Privately, Cameron reflected that the positive reaction showed an entrenched Euroscepticism among most British voters. He was beginning to wonder whether any party — least of all his own — could enter the 2015 election without some sort of referendum pledge.

The following year, he clashed with backbenchers again, this time over the EU budget. The European Commission had outraged Eurosceptic MPs such as Goldsmith — and many British voters — by proposing a 5% rise, taking it to £898bn for the period 2014–20.

With Britain in the grip of austerity measures, the prime minister was under intense pressure from MPs to block the deal. While he believed the best he could deliver was a freeze, backbenchers, including Goldsmith, were pushing for a real-terms cut. Once again, Cameron faced a Commons revolt.

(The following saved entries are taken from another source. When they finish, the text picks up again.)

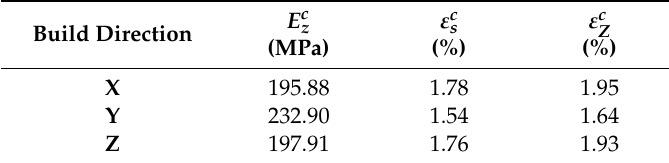
Table 6. Equivalent elastic moduli and strains at t = 0 and t → ∞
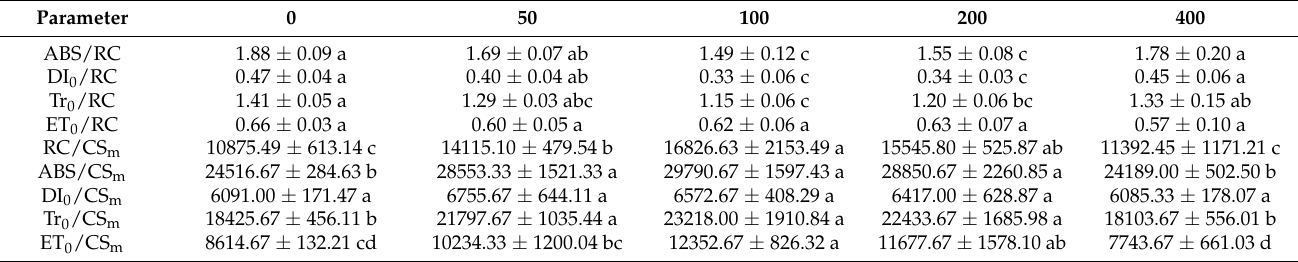
MT: melatonin. Data are means ± standard error; different letters indicate significant differences as determined by the Duncan test ( p ≤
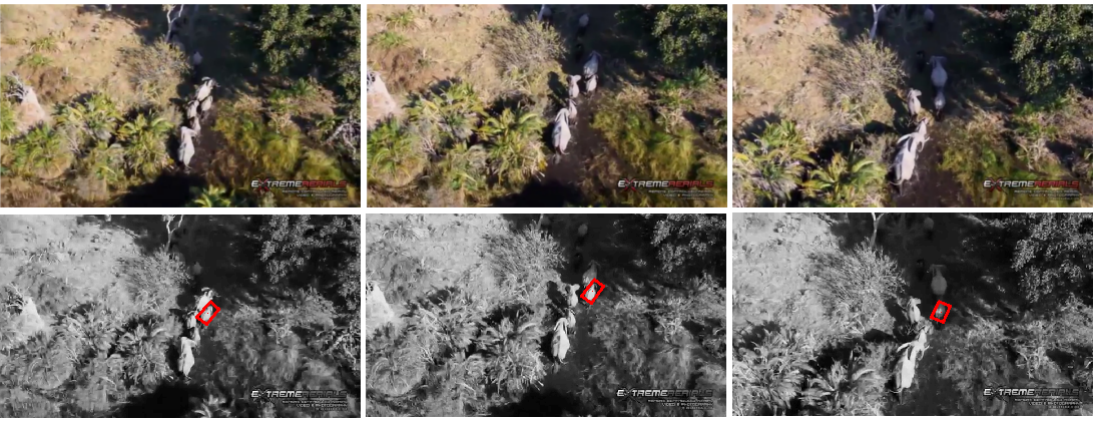
Figure 8. Visual elephant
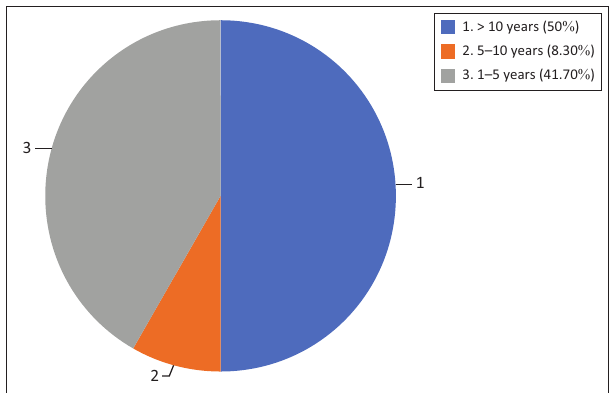
FIGURE 2: Participants’ years of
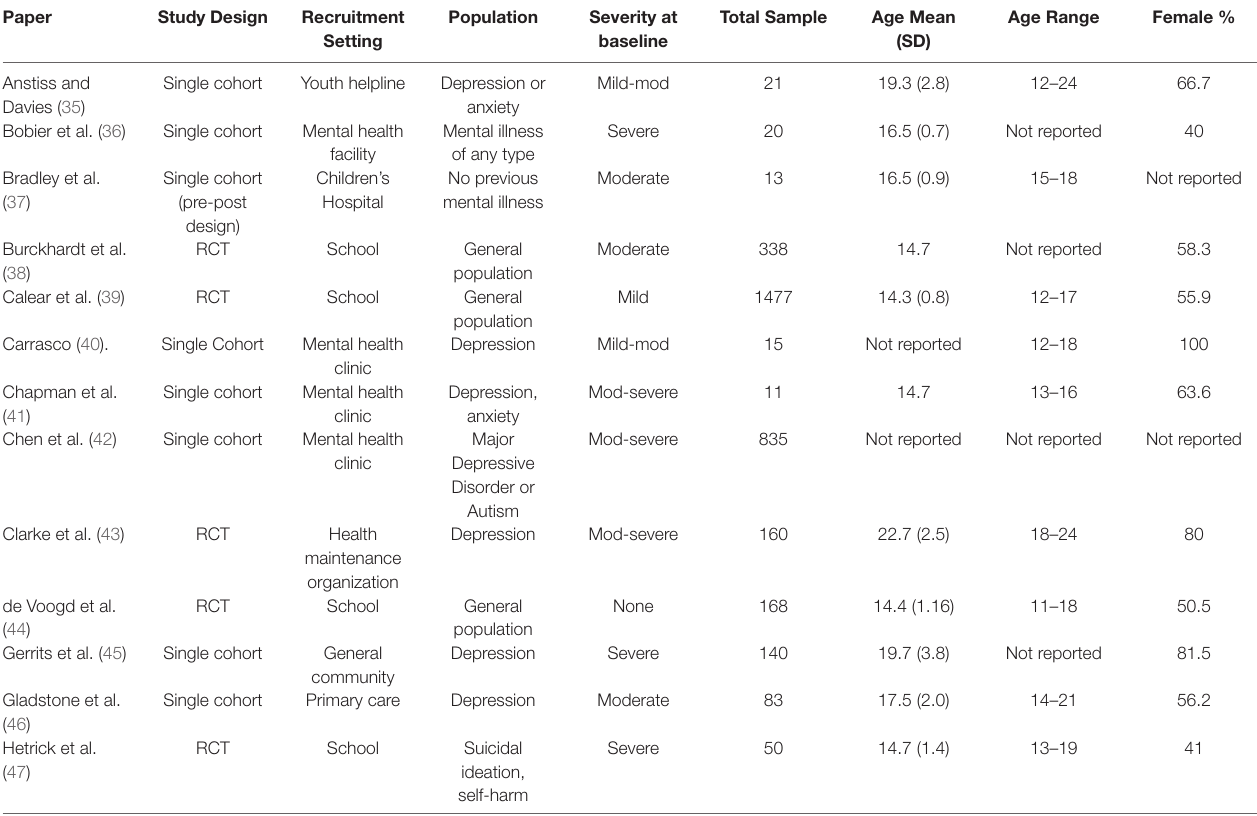
TABLE 1 | Study and Participant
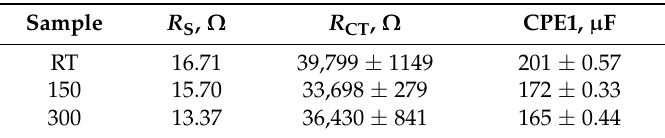
Table 2. Electrochemical Impedance spectroscopy data from measurement taken at 0 V vs. Ag/AgCl under 1 sun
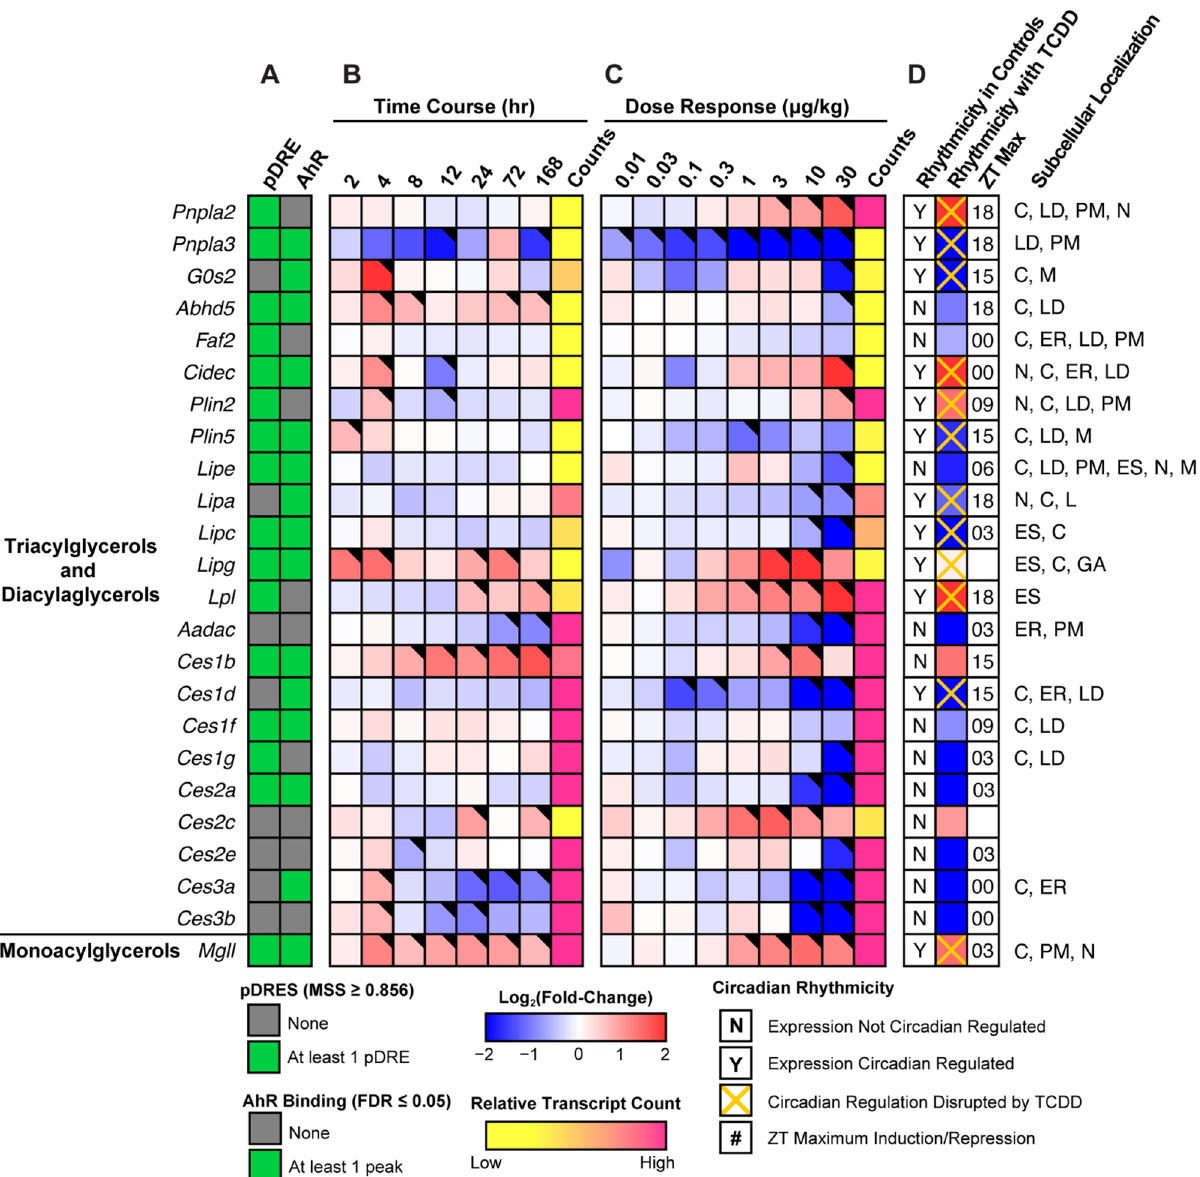
Figure 1. Effect of TCDD on lipid hydrolysis gene expression. Differential expression of genes associated with triacylglycerol hydrolysis assessed using RNA-seq. Mouse Genome Informatics (MGI) official gene symbols are used. ( A ) The presence of putative dioxin response elements (pDREs) and AHR genomic binding at 2 h. ( B ) Time-dependent expression following a single bolus dose of 30 μg/kg TCDD (n = 3). ( C ) Dose-dependent expression assessed following oral gavage every 4 days for 28 days with TCDD (n = 3). ( D ) Diurnal regulated gene expression denoted with a “Y”. An orange ‘X’ indicates abolished diurnal rhythm following oral gavage with 30 μg/kg TCDD every 4 days for 28 days. ZT indicates statistically significant (P1( t ) > 0.8) time of maximum induction/repression. Counts represents the maximum number of raw aligned reads for any treatment group. Low counts (< 500 reads) are denoted in yellow with high counts (> 10,000) in pink. Differential gene expression with a posterior probability (P1( t )) > 0.80 is indicated by a black triangle in the top right tile corner. Protein subcellular locations were obtained from COMPARTMENTS and abbreviated as: cytosol (C), endoplasmic reticulum (ER), extracellular space (ES), Golgi apparatus (GA), lipid droplet (LD), lysosome (L), mitochondrion (M), nucleus (N), and plasma membrane (PM). The heatmap was created using R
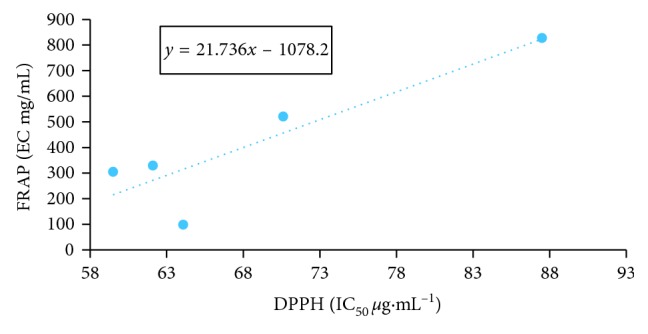
Correlation between DPPH and FRAP assays.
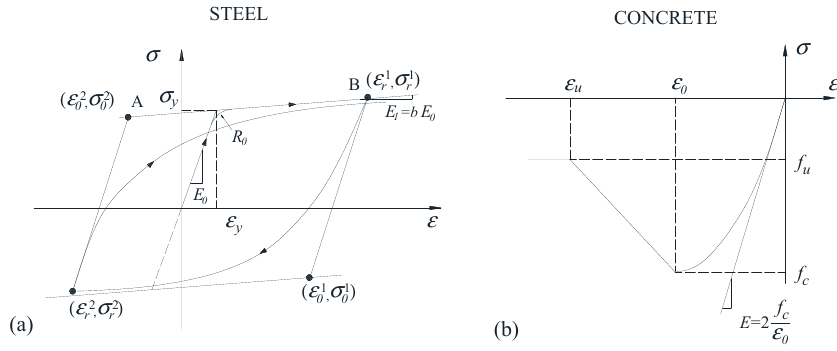
Figure 4. Material constitutive models: ( a ) steel; and ( b ) concrete.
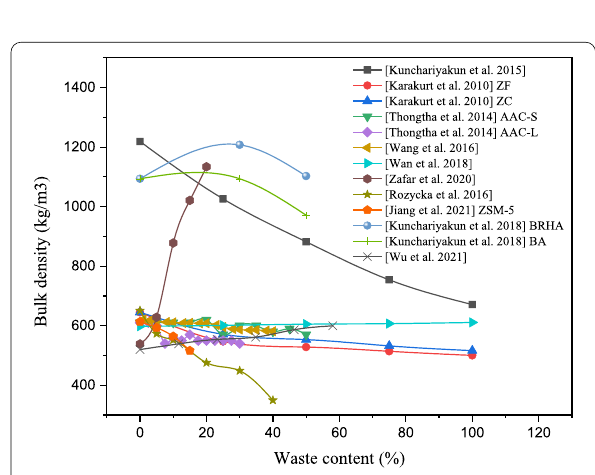
Fig. 7 Bulk density of AAC on the addition of various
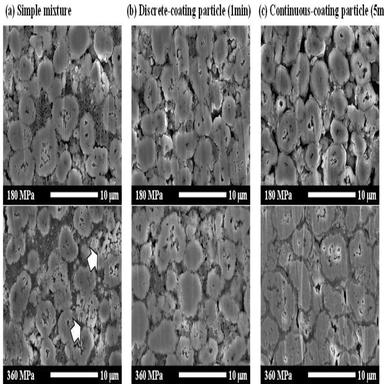
Cross-section SEM image of cathode pellets prepared with (a) simple mixture, (b) discrete-coating particles, and (c) continuous-coating particles at different pressures. The white arrows indicate the breakage of NCM particles.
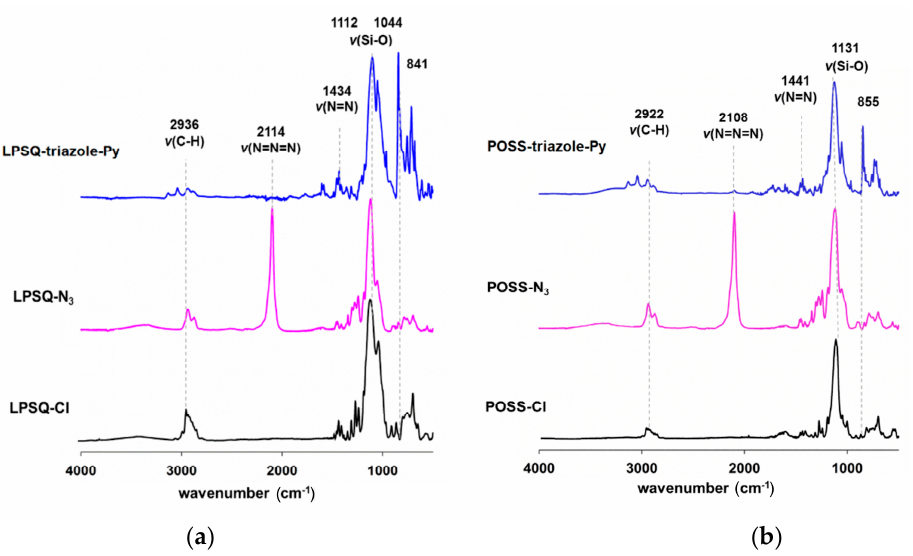
Figure 1. FTIR spectra plotted in absorbance mode (arbitrary units) of ( a ) LPSQ-triazole-Py and ( b ) POSS-triazole-Py along with spectra of the intermediate products.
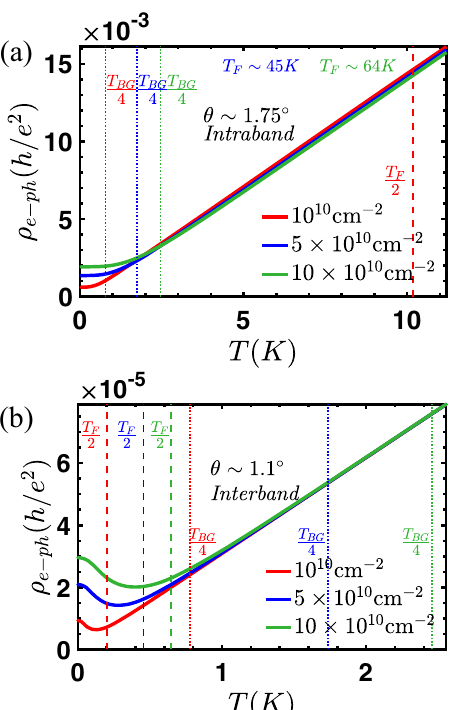
Fig. 3 The persistence of linear-T behaviour to low temperature is due to inter-band scattering. Electron – phonon resistivity for tBG within the Dirac model for a intraband scattering and b interband scattering. Dotted and dashed lines indicate T BG /4 and T F /2, respectively. Interband resistivity shows a transition to linear-in- T at ∼ T F /2 compared to intraband resistivity which shows a transition around ∼ T BG /4. In the interband regime, the striking persistence of linear-in- T behavior for T ≪ T BG is observed.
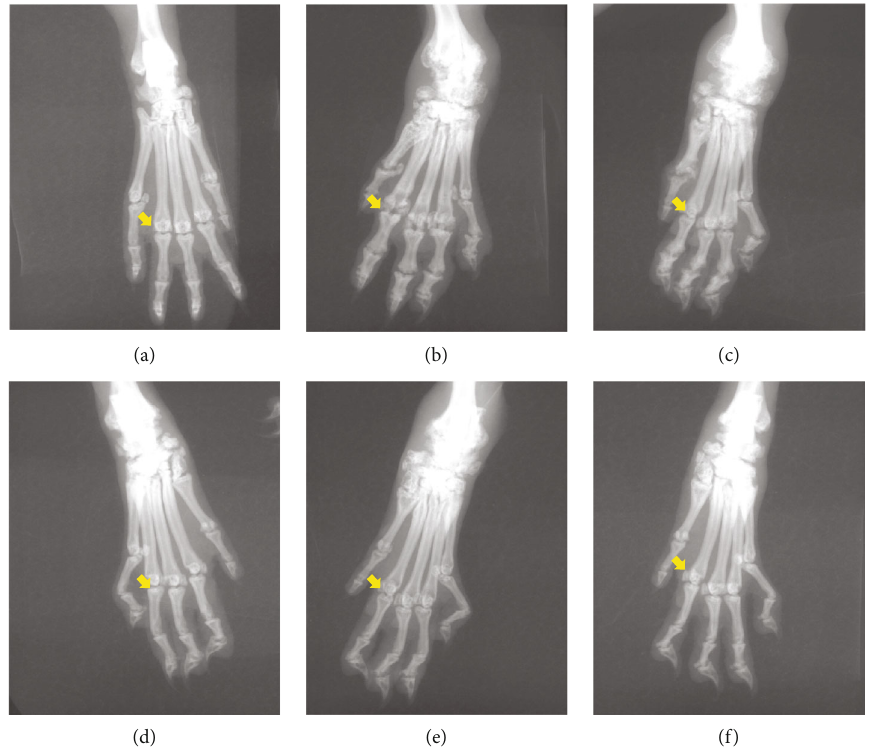
Figure 3: X-ray was used to evaluate the therapeutic e ff ects of matrine and MTX on CIA rats: (a) healthy group; (b) CIA control group; (c) low dosage matrine group (25 mg/kg matrine group); (d) medium dosage matrine group (50 mg/kg matrine group); (e) high dosage matrine group (100mg/kg matrine group); (f) methotrexate group (2 mg/kg MTX group). Obvious joint damage and part of the joint space disappearance could be observed in (b). In (c – f), the degree of joint damage was lower than that in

In the run-up to the vote on October 31, 2012, he lost his temper, letting rip at Goldsmith during a meeting in Downing Street.

According to a Whitehall source, he began pacing around his office effing and blinding and ranting about the “disloyalty” of those whose careers he had helped.

It was a highly unusual loss of temper that exposed his exasperation at finding himself in the same position as so many of his predecessors.

For all his attempts to dodge the Europe ball, like so many other Tory leaders, he found it being kicked in his face. A total of 53 Tory MPs defied the whip. Rebel leaders now warned that he faced a war of attrition with his own party.

Meanwhile, Ukip continued to gain ground, eating into the Tory vote (though as it turned out, the groundswell of support for Farage would not translate into Commons seats).

In Downing Street, Cameron was pulled in both directions, his fundamental Euroscepticism kept in check by his Europhile chief of staff, Ed Llewellyn, but fuelled by the discovery that it was difficult to achieve anything in government without bumping up against an EU regulation or directive.

He developed a particular distaste for EU summits, where he would become so bored he would while away time sending surreptitious text messages.

“He can’t stand all those dreadful meetings, having to sit through meals and sit up all night. He makes a great virtue of mocking it,” says a colleague.

A little over a year after his veto, in a landmark speech at the London headquarters of the American financial data and media giant Bloomberg, he finally caved in to the inevitable and pledged an in/out referendum on Europe before the end of 2017. The party was ecstatic. But first he promised to “renegotiate” Britain’s relationship with Brussels. The stage was set for the biggest test yet of his diplomatic skills, and the groundwork began immediately. First stop: Angela Merkel’s schloss in Germany.